One Shot is a series that seeks to find an essence of cinema history in one single image of a movie.
A pair of scissors; a tongue. Hong Kong filmmaker Herman Yau begins his cult classic Ebola Syndrome (1996) with a gesture reminiscent of the slice across the retina that notoriously opens Luis Buñuel and Salvador Dalí’s surrealist masterpiece Un chien andalou (1929). Whereas Buñuel and Dalí’s gesture was an assault on the visual order of bourgeois normativity, Yau’s unsettling slash strikes at something more corporeal and indefinable: taste. Both aesthetic and somatic taste is the primary focus of Ebola Syndrome, and the film is as much about the unpleasant sights Yau serves his audience as it is about the nasty ingredients the film’s protagonist, the repugnant chef Kai Sun (Anthony Wong), serves to his customers, such as snot, sperm, urine, human flesh, and the Ebola virus just to name a few. Bad taste is as much of a mark of moral repugnancy as it is an aesthetic qualifier and Ebola Syndrome, by staging most of its gross-out horror via the mouth and foregrounding the experience of consumption, embodies and tests the audience’s resolve for taking in the unsavory and impermissible on screen.
Horror films may be no stranger to playing with and indulging in bad taste—especially those, like Ebola Syndrome, that belong to Hong Kong’s infamously boundary-pushing Category III film rating level—but Yau goes beyond most by refusing to take a clear perspective on the action. Unlike Yau’s earlier Category III masterpiece, The Untold Story (1993), which played on our identification with a killer in order to produce an indictment, as in the films of Fritz Lang, of society as filled with brutal killers, Ebola Syndrome is without an apparent moral, sociological, or even psychological perspective. While Kai might derive hedonistic pleasure from his vile actions, it’s almost impossible to tell whether or not Yau enjoys Kai’s abhorrent behavior and, vicariously, whether we are meant to enjoy it or condone it as well.
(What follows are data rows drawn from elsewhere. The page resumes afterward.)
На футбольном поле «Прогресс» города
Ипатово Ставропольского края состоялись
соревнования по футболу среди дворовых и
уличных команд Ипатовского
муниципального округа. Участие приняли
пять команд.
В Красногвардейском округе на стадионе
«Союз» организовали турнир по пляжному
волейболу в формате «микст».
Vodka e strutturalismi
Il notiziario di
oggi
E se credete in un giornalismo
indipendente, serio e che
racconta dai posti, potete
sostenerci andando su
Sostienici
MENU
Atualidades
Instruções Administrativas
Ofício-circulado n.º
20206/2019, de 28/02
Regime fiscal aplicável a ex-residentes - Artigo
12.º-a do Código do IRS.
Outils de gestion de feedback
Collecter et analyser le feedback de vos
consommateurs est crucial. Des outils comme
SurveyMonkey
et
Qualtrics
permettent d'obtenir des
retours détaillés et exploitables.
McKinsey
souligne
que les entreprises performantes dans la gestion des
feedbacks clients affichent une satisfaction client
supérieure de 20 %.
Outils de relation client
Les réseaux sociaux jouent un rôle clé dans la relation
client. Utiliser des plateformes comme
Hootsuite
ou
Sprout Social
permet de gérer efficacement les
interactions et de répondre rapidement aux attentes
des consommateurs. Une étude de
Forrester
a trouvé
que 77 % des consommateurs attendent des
Viruses unsettle your stomach and change your appetite; Ebola Syndrome too wreaks havoc on our sense of taste, severing our cultural palate and resisting any attempt to determine whether it’s good or bad taste. Like Un chien andalou, whose slice across the eye represented a move beyond traditional, rationalistic ways of seeing and understanding, Yau’s cut across the tongue is a move beyond moralistic judgments of taste and decency.